2004-12-17 05:26:18 AM
cppbuilder14
In debugging a code I have the following line
printf( "%e", log(2.0) - log(2.0))
which should be zero. What I get is
-2.320193e-17
Any ideas?
 
 

Re:log(2.0)-log(2.0)

Quote
In debugging a code I have the following line

printf( "%e", log(2.0) - log(2.0))

which should be zero. What I get is

-2.320193e-17

Any ideas?
Look pretty close to zero to me ;^).
Look at these links:
docs.sun.com/source/806-3568/ncgTOC.html
Esp. Appendix D
Regards,
Bruce
 

Re:log(2.0)-log(2.0)

I understand floating point arithmetic, but the computer should still give
me zero in this case. The numbers are EXACTLY the same.
Cory
" Bruce Salzman" < XXXX@XXXXX.COM >wrote in message
Quote

>In debugging a code I have the following line
>
>printf( "%e", log(2.0) - log(2.0))
>
>which should be zero. What I get is
>
>-2.320193e-17
>
>Any ideas?

Look pretty close to zero to me ;^).

Look at these links:

docs.sun.com/source/806-3568/ncgTOC.html

Esp. Appendix D

Regards,
Bruce

 

{smallsort}

Re:log(2.0)-log(2.0)

On 2004-12-16 4:26 PM, cory wrote:
Quote
In debugging a code I have the following line

printf( "%e", log(2.0) - log(2.0))

which should be zero. What I get is

-2.320193e-17
Maybe the compiler is doing something like this,
which it is allowed to do:
set the floating-point hardware to use 80-bit
'long double' internally
have the floating-point hardware compute ln 2
and store that value into a double, which
loses some precision
have the floating-point hardware compute ln 2
and leave it on the floating-point stack
push the stored value onto the stack
subtract and pop the result into a double
Then the result would be something like
long double x0 = 0.693147180559945309417;
double x1 = 0.693147180559945;
double x3 = x1 - x0; // -0.000000000000000309...
which is about what you report. Of course, the lossy
conversion to double takes place in binary, so it
doesn't give a value exactly equal to the decimal
0.693147180559945; but I bet you can create a test
program this way that reproduces your observed
discrepancy exactly.
If you want the answer to be exactly zero, then store
intermediate values into doubles. There are probably
compiler options to force such stores, but writing it
explicitly is more portable.
 

Re:log(2.0)-log(2.0)

"cory" < XXXX@XXXXX.COM >wrote in message
Quote
I understand floating point arithmetic, but the computer should still
give me zero in this case.
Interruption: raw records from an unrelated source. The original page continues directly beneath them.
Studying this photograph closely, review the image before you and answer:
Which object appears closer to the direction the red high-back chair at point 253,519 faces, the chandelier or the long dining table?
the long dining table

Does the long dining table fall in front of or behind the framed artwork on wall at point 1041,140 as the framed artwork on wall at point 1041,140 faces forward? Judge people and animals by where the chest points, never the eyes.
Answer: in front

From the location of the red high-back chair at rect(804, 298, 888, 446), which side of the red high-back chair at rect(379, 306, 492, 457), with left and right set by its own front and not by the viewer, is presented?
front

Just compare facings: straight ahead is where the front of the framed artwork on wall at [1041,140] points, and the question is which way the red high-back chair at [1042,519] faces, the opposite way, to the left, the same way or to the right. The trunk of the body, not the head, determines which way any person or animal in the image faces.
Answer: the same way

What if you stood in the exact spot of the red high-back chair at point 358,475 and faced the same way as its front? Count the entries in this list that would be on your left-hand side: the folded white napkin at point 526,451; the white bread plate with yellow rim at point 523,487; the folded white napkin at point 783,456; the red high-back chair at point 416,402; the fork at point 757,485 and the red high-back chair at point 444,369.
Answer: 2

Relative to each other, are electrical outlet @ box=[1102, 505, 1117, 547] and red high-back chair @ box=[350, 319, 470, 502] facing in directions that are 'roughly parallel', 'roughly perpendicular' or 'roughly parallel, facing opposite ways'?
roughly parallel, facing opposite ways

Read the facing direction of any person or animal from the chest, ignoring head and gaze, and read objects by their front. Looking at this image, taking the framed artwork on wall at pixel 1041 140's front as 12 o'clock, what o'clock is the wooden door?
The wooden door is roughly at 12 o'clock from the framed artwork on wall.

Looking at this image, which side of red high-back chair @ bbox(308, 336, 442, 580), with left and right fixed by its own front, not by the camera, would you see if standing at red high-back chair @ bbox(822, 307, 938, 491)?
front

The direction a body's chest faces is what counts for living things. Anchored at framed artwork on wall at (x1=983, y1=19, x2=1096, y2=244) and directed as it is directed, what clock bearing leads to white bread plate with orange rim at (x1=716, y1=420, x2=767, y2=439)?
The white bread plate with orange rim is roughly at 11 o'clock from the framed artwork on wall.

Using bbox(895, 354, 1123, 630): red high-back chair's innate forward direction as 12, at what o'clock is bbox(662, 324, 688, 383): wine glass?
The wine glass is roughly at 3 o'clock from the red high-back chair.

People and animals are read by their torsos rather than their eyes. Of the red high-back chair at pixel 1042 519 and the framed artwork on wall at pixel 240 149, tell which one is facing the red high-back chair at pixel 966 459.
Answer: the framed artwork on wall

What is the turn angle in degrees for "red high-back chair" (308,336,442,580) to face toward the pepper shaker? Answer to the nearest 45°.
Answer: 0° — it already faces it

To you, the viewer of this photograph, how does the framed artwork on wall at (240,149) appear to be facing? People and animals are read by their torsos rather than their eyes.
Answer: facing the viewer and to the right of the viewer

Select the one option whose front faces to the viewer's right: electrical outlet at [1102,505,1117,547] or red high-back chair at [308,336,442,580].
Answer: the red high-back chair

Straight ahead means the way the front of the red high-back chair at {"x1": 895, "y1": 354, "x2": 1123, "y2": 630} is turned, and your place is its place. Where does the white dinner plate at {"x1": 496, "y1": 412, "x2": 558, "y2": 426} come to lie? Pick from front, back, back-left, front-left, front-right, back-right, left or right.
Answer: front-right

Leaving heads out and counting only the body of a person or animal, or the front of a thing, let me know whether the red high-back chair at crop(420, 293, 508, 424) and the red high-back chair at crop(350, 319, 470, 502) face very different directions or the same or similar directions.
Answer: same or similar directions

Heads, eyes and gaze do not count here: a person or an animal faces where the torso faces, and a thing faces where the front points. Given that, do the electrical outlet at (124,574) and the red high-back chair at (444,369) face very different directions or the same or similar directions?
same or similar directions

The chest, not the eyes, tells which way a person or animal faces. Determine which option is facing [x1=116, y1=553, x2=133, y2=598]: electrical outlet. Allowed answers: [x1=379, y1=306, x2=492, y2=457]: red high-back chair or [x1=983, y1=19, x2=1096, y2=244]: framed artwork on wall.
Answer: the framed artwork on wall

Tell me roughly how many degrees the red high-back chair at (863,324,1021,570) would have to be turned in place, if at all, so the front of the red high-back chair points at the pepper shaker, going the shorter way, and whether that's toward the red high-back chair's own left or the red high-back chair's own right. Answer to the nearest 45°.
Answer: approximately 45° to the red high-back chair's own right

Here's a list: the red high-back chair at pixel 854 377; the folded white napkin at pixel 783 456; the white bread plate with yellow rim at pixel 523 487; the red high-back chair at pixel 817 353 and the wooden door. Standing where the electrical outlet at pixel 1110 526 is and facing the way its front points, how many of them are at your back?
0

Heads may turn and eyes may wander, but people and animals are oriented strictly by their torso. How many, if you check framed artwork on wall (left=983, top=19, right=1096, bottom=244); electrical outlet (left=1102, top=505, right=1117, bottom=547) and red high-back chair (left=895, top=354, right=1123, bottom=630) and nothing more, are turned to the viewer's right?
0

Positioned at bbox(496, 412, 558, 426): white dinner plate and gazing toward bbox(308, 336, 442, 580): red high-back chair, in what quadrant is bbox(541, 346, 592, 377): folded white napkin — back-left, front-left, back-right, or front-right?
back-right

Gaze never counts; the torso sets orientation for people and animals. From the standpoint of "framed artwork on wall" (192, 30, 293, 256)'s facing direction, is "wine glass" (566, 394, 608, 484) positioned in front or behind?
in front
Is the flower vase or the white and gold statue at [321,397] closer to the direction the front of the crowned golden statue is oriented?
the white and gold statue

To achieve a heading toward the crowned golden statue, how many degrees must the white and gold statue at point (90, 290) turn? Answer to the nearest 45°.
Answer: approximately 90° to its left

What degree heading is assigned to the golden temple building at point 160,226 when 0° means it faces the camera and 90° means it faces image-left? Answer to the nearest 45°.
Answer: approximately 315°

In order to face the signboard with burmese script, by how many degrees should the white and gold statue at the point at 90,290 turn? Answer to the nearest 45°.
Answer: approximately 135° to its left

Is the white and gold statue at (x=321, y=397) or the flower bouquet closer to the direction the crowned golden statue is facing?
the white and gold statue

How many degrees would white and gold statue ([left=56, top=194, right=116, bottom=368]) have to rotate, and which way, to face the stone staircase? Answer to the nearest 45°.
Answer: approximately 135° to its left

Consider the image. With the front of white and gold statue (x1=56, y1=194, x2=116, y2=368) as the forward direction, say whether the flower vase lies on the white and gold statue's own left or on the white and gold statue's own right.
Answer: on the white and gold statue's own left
The numbers are EXACTLY the same.

Intuitively, I agree. But floating point math on a computer isn't
always intuitive. Things like
x*y != y*x
or
x < y but 1.0 * x>y
happen.
If you want to test for equality, or test the results of a computation
for zero, it is usually advisable to use a threshold.
See Greg's answer for an explanation of what is no doubt happening in
your example.
HTH,
Bruce
 

Re:log(2.0)-log(2.0)

Quote
I understand floating point arithmetic, but the computer
should still give me zero in this case. The numbers
are EXACTLY the same.
I don't think so.
Intermediate results in the floating point coprocessor
are handled in a register which has extra length for
maintaining precision. Because of the way you formed
the expression in your code one of the terms in that
expression is in that intermediate register and the
other is not. Have the compiler create an assembly
source file from your code and read the processor
instructions.
support.intel.com/design/PentiumIII/documentation.htm
docs.sun.com/source/806-3568/ncg_goldberg.html
www.math.grin.edu/~stone/courses/fundamentals/IEEE-reals.html
docs.sun.com/app/docs/doc/800-7895/6hos0aou4
. Ed
Quote
cory wrote in message
news: XXXX@XXXXX.COM ...
 

Re:log(2.0)-log(2.0)

I ran a little test and you are correct. Thanks for pointing that out.
Cory
"Greg Chicares" < XXXX@XXXXX.COM >wrote in message
Quote
On 2004-12-16 4:26 PM, cory wrote:

>In debugging a code I have the following line
>
>printf( "%e", log(2.0) - log(2.0))
>
>which should be zero. What I get is
>
>-2.320193e-17

Maybe the compiler is doing something like this,
which it is allowed to do:

set the floating-point hardware to use 80-bit
'long double' internally
have the floating-point hardware compute ln 2
and store that value into a double, which
loses some precision
have the floating-point hardware compute ln 2
and leave it on the floating-point stack
push the stored value onto the stack
subtract and pop the result into a double

Then the result would be something like
long double x0 = 0.693147180559945309417;
double x1 = 0.693147180559945;
double x3 = x1 - x0; // -0.000000000000000309...
which is about what you report. Of course, the lossy
conversion to double takes place in binary, so it
doesn't give a value exactly equal to the decimal
0.693147180559945; but I bet you can create a test
program this way that reproduces your observed
discrepancy exactly.

If you want the answer to be exactly zero, then store
intermediate values into doubles. There are probably
compiler options to force such stores, but writing it
explicitly is more portable.